WHAT NEEDS TO BE DONE >>
Up to and including the line with "1: (455, 75)", output the records exactly as they appear.

Stored data entries:

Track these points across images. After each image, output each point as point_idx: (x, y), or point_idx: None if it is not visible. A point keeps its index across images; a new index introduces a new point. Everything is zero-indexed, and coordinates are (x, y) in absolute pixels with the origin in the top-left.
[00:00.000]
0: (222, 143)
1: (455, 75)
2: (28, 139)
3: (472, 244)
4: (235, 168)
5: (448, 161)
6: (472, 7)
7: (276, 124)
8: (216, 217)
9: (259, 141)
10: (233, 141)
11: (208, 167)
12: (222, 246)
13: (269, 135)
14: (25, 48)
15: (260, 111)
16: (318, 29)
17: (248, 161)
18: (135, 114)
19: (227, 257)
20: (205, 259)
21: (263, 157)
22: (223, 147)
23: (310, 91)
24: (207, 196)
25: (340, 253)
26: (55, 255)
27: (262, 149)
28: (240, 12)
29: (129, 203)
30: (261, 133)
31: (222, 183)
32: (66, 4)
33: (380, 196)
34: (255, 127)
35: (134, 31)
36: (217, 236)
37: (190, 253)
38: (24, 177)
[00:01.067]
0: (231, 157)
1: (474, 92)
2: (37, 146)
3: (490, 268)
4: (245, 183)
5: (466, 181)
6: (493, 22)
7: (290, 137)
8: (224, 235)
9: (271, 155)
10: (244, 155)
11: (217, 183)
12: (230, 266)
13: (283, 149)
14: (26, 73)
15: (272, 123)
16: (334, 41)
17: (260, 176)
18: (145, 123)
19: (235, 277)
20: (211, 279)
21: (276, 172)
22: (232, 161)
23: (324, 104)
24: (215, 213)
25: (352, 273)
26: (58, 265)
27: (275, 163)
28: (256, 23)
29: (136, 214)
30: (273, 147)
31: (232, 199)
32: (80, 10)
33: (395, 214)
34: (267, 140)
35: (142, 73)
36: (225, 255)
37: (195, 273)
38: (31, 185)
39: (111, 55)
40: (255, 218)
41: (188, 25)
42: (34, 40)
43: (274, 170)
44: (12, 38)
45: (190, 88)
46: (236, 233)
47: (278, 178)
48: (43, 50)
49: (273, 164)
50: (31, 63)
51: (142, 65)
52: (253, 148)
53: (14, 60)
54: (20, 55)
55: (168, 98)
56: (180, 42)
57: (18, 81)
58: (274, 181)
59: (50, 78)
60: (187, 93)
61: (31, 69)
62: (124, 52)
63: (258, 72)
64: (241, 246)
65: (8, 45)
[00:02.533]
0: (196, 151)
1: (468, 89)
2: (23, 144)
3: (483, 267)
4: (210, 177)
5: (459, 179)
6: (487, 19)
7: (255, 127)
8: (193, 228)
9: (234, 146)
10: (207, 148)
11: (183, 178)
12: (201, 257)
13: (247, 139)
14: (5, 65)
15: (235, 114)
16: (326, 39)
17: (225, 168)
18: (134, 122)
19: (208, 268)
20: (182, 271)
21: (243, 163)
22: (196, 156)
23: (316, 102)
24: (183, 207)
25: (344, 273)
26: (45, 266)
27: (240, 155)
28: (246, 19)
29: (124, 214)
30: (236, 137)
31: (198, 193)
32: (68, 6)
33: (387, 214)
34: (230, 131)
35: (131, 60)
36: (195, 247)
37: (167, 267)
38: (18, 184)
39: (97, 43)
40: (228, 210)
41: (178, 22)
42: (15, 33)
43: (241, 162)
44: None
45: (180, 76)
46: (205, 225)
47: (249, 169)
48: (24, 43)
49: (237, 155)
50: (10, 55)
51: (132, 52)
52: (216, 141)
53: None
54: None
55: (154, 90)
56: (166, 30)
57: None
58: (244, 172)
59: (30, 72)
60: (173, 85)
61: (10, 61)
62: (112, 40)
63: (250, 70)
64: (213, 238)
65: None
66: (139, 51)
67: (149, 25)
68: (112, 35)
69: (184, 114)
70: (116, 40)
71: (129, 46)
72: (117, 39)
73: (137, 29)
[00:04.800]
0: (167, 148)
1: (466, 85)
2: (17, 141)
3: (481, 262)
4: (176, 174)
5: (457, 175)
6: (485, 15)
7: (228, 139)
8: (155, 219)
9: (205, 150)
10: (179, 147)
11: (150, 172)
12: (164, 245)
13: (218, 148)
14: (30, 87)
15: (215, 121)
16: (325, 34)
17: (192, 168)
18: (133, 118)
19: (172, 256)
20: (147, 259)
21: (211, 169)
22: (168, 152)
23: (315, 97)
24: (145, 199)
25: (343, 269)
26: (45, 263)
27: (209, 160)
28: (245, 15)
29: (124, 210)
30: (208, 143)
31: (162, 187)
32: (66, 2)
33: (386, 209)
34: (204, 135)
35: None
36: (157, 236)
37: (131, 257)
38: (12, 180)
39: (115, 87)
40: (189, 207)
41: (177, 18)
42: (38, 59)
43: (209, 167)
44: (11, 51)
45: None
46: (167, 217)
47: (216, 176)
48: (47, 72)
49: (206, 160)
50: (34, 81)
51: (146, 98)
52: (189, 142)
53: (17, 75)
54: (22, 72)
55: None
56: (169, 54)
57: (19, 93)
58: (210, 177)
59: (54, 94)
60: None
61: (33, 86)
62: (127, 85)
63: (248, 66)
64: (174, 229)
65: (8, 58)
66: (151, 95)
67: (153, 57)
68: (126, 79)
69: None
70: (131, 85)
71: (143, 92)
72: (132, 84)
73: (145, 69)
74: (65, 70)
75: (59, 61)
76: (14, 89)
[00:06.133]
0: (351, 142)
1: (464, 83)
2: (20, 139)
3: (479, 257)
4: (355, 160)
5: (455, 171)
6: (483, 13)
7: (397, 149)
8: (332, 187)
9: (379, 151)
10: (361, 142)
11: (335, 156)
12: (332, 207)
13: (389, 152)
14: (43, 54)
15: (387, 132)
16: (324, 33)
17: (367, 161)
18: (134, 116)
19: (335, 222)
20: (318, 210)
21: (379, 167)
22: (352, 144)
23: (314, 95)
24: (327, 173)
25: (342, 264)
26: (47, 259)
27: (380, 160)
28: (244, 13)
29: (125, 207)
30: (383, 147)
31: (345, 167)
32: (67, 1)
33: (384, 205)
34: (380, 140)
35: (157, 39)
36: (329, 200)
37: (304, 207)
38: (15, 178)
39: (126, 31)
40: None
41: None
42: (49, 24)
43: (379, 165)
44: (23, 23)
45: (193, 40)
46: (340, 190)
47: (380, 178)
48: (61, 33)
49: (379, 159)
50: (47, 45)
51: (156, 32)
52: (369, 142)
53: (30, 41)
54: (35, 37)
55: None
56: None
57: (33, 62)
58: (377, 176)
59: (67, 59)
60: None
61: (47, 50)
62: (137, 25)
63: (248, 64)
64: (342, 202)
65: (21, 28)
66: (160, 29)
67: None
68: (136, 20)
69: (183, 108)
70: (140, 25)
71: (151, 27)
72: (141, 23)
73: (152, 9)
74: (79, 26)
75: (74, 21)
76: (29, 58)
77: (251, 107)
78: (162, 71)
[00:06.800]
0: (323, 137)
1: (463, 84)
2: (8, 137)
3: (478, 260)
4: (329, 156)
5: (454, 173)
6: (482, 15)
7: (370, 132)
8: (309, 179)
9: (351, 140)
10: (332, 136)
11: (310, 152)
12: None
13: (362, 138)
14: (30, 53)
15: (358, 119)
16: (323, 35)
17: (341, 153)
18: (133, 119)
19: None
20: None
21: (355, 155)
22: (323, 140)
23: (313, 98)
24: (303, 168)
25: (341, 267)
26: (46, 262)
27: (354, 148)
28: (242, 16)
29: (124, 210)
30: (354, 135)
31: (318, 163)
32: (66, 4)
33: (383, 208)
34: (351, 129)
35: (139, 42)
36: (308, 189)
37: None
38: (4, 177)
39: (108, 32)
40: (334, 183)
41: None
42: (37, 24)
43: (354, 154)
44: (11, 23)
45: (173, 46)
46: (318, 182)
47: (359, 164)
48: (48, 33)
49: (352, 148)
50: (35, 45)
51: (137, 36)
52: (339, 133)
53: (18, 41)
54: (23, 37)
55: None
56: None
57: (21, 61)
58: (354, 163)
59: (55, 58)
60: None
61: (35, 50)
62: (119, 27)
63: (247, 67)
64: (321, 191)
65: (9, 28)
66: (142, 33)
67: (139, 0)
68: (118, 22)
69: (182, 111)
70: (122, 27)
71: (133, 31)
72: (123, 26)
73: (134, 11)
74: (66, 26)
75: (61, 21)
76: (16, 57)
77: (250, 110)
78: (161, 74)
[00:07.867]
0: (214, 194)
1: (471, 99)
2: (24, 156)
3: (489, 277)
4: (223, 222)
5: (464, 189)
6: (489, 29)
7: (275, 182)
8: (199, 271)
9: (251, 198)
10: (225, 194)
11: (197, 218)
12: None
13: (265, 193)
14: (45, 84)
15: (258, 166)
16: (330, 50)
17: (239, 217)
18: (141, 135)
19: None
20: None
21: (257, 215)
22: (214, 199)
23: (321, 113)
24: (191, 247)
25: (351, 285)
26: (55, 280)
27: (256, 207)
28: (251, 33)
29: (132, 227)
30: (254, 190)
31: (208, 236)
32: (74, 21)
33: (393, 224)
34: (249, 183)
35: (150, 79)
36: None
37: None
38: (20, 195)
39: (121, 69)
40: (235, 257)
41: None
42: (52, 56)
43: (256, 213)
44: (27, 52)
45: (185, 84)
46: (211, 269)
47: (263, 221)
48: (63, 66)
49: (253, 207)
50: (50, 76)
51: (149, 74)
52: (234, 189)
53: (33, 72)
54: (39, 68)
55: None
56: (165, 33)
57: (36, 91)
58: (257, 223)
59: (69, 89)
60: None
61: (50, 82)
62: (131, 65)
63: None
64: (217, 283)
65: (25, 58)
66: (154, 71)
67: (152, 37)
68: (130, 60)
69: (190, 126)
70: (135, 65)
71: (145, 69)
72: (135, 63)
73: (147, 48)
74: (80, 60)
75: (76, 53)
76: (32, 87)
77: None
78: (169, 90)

COMPLETED EXERCISE >>
Track these points across images. After each image, output each point as point_idx: (x, y), or point_idx: None if it is not visible. A point keeps its index across images; a new index introduces a new point. Everything is zero-indexed, and coordinates are (x, y) in absolute pixels with the origin in the top-left.
[00:00.000]
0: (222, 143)
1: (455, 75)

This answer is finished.